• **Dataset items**
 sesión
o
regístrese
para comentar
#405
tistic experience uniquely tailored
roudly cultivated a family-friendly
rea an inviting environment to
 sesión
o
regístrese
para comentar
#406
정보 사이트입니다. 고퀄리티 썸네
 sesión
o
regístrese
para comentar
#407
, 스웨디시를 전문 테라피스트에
---
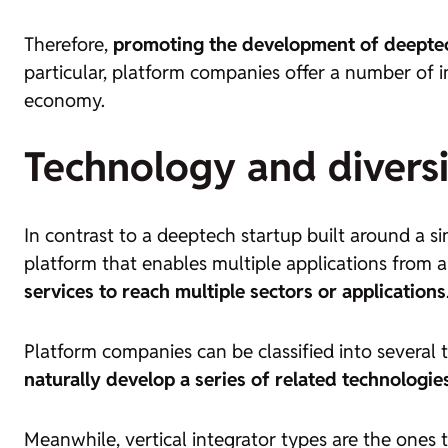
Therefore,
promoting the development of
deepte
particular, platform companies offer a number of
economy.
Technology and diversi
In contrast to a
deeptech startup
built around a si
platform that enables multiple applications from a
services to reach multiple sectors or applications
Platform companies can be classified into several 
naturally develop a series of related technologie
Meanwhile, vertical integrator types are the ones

• **Problem to solve**
Extract each line in the entries above that contains the word "companies", and copy those lines in their original order.

• **Answer space**
particular, platform companies offer a number of
Platform companies can be classified into several 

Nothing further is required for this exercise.